In contrast to the temporary Tin Shed laboratory, the College’s first permanent addition was the Clock Tower, completed in 1877. The Board of Governors had set out to plan their first building in 1873, and a design by Benjamin Mountfort was accepted subject to some changes in 1874, but debate over where the building should be placed put the project on hold. Finally, the Board settled on the Worcester Street site as the permanent home of the College, and a smaller revised design by Mountfort was accepted, as the funding available no longer matched his original vision.
The Clock Tower
The Clock Tower, shown here before the East Wing or Great Hall were added, c.1877.
The Clock Tower cost the princely sum of £6,370, and was contracted out to be built by R.S. Seager. When complete it included the porters’ and registrars’ offices, the professors’ studies, a lecture room and a board room that featured a window incorporating the College Coat of Arms. Although not as impressive in scale as Mountfort’s design for the nearby Canterbury Museum, the Clock Tower in High Victorian Gothic was meant to evoke the traditions of the best English universities. To further emphasize the relationship of the new College to the likes of Oxford and Cambridge, the Colleges’ first Registrar Francis Stedman planted ivy that would eventually trail up the College buildings.

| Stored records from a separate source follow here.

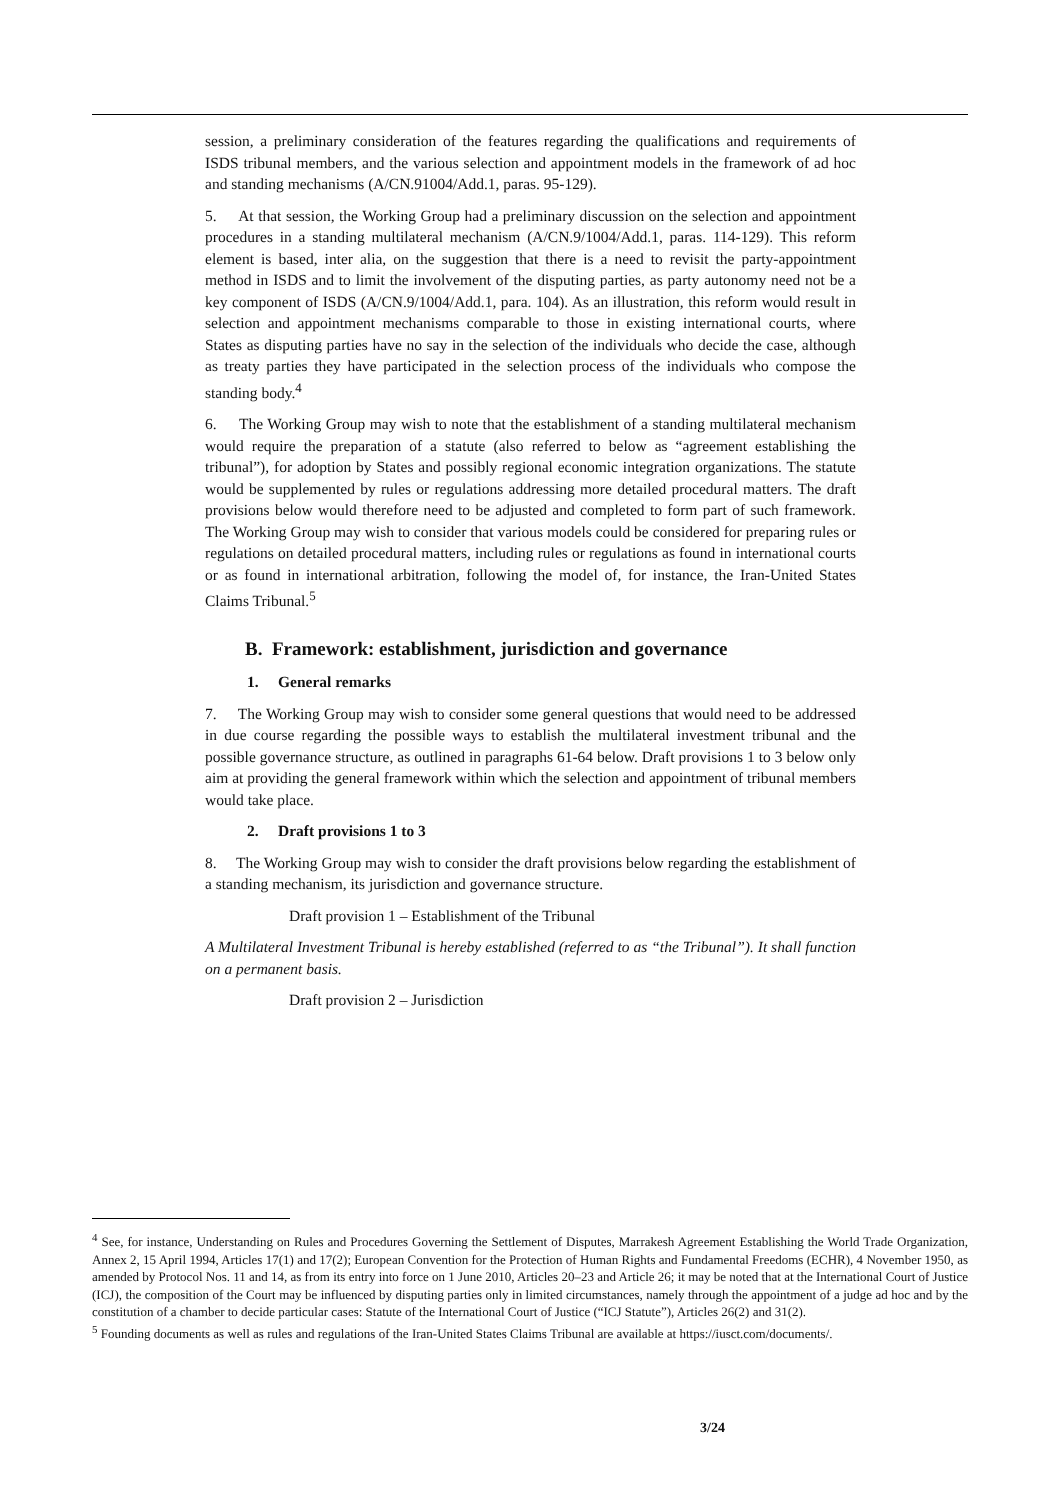session, a preliminary consideration of the features regarding the qualifications and requirements of ISDS tribunal members, and the various selection and appointment models in the framework of ad hoc and standing mechanisms (A/CN.91004/Add.1, paras. 95-129).
5. At that session, the Working Group had a preliminary discussion on the selection and appointment procedures in a standing multilateral mechanism (A/CN.9/1004/Add.1, paras. 114-129). This reform element is based, inter alia, on the suggestion that there is a need to revisit the party-appointment method in ISDS and to limit the involvement of the disputing parties, as party autonomy need not be a key component of ISDS (A/CN.9/1004/Add.1, para. 104). As an illustration, this reform would result in selection and appointment mechanisms comparable to those in existing international courts, where States as disputing parties have no say in the selection of the individuals who decide the case, although as treaty parties they have participated in the selection process of the individuals who compose the standing body.<sup>4</sup>
6. The Working Group may wish to note that the establishment of a standing multilateral mechanism would require the preparation of a statute (also referred to below as “agreement establishing the tribunal”), for adoption by States and possibly regional economic integration organizations. The statute would be supplemented by rules or regulations addressing more detailed procedural matters. The draft provisions below would therefore need to be adjusted and completed to form part of such framework. The Working Group may wish to consider that various models could be considered for preparing rules or regulations on detailed procedural matters, including rules or regulations as found in international courts or as found in international arbitration, following the model of, for instance, the Iran-United States Claims Tribunal.<sup>5</sup>
B. Framework: establishment, jurisdiction and governance
1. General remarks
7. The Working Group may wish to consider some general questions that would need to be addressed in due course regarding the possible ways to establish the multilateral investment tribunal and the possible governance structure, as outlined in paragraphs 61-64 below. Draft provisions 1 to 3 below only aim at providing the general framework within which the selection and appointment of tribunal members would take place.
2. Draft provisions 1 to 3
8. The Working Group may wish to consider the draft provisions below regarding the establishment of a standing mechanism, its jurisdiction and governance structure.
Draft provision 1 – Establishment of the Tribunal
A Multilateral Investment Tribunal is hereby established (referred to as “the Tribunal”). It shall function on a permanent basis.
Draft provision 2 – Jurisdiction
<sup>4</sup> See, for instance, Understanding on Rules and Procedures Governing the Settlement of Disputes, Marrakesh Agreement Establishing the World Trade Organization, Annex 2, 15 April 1994, Articles 17(1) and 17(2); European Convention for the Protection of Human Rights and Fundamental Freedoms (ECHR), 4 November 1950, as amended by Protocol Nos. 11 and 14, as from its entry into force on 1 June 2010, Articles 20–23 and Article 26; it may be noted that at the International Court of Justice (ICJ), the composition of the Court may be influenced by disputing parties only in limited circumstances, namely through the appointment of a judge ad hoc and by the constitution of a chamber to decide particular cases: Statute of the International Court of Justice (“ICJ Statute”), Articles 26(2) and 31(2).
<sup>5</sup> Founding documents as well as rules and regulations of the Iran-United States Claims Tribunal are available at https://iusct.com/documents/.
3/24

The opening of the College buildings coincided with the opening of the new Canterbury Museum building and a joint celebration was held. In attendance was the Governor Lord Normanby, and the College’s three foundation professors; John Macmillan Brown, Alexander Bickerton and Charles Cook. A.F. Douglas was a student of the College at the time, and recalled in his diary on 7th June that “The Canterbury College was opened in the morning at 12 by the Governor (Normanby) and in the evening there was a conversazione. 5/- a ticket – matriculated students free. About 800 present. Grand display. All held in the new room of the Museum, Christchurch.” The event obviously took its toll on some of the merry makers, as the entry for the following day notes “I found W. Taylor, schoolmaster L. Heathcote drunk at the Railway Station in ball dress. His face was black and his clothes covered with mud and his breeches coming down..."
It was immediately apparent that the Clock Tower would not provide enough space for the growing College. An extension was planned in 1876, designed again by Benjamin Mountfort, and building began in 1878. Completed by 1879, the East Wing extension allowed for five more rooms, including classrooms for modern languages, biology and geology. The extension also saw the introduction of the first carved stone Coat of Arms to the College buildings, and the installation of the College Clock. As with all the College’s buildings, the use of the spaces changed over the years as teaching demands evolved. By the 1960s the Clock Tower was home to the Macmillan Brown Library, which seems fitting given that Macmillan Brown himself held sway there in the first years of the College’s existence. More recently the Tower may be remembered as home to the Arts Centre’s Visitors Centre, and Le Café.